INPUT FOR THIS TASK:
= Beginning of Section =
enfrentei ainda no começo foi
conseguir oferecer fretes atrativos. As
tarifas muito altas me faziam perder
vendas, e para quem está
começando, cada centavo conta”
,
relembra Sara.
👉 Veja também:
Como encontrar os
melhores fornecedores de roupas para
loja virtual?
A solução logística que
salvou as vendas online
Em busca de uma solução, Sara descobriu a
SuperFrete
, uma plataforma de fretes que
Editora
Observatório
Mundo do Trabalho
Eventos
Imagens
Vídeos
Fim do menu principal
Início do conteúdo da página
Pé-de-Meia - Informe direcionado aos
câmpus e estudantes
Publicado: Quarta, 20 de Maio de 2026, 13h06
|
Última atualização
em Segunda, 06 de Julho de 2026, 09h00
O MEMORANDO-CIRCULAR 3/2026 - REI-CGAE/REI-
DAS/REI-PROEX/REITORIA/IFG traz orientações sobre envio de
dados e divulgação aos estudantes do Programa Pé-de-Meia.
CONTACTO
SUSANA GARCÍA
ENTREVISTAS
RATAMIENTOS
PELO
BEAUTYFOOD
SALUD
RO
= End of Section =
= Beginning of Section =
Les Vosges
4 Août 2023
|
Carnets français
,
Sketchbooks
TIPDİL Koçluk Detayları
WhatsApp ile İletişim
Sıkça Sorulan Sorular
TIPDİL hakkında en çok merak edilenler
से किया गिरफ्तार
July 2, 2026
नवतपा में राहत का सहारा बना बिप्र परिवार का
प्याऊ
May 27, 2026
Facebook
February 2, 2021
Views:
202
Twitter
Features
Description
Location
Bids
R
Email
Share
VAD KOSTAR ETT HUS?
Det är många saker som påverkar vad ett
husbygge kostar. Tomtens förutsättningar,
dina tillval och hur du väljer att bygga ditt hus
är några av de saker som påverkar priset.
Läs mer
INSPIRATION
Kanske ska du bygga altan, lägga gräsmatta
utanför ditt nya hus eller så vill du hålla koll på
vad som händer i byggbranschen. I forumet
= End of Section =
= Beginning of Section =
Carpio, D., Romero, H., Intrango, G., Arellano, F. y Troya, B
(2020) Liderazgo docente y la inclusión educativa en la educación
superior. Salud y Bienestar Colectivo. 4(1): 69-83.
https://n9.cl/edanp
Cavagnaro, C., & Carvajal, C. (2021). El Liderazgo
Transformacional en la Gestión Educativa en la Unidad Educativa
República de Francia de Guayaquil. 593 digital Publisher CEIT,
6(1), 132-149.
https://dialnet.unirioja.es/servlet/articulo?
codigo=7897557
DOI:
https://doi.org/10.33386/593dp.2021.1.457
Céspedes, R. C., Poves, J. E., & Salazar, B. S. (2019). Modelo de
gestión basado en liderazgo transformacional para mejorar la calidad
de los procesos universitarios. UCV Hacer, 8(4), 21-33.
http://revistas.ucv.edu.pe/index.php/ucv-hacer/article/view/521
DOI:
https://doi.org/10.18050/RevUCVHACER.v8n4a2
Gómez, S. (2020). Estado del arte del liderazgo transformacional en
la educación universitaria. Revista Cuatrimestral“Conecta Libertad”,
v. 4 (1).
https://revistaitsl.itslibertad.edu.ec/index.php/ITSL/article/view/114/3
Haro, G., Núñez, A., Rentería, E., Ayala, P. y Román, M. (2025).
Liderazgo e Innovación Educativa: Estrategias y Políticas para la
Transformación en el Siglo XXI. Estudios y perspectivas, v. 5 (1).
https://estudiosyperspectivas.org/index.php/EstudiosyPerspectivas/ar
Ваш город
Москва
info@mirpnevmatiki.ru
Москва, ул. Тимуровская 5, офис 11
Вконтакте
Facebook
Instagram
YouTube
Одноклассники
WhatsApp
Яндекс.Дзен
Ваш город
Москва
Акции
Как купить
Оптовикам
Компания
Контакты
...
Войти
= End of Section =
Report every line in the data that holds "påverkar", copying each one.

ANSWER TO THIS PROBLEM:
Det är många saker som påverkar vad ett
är några av de saker som påverkar priset.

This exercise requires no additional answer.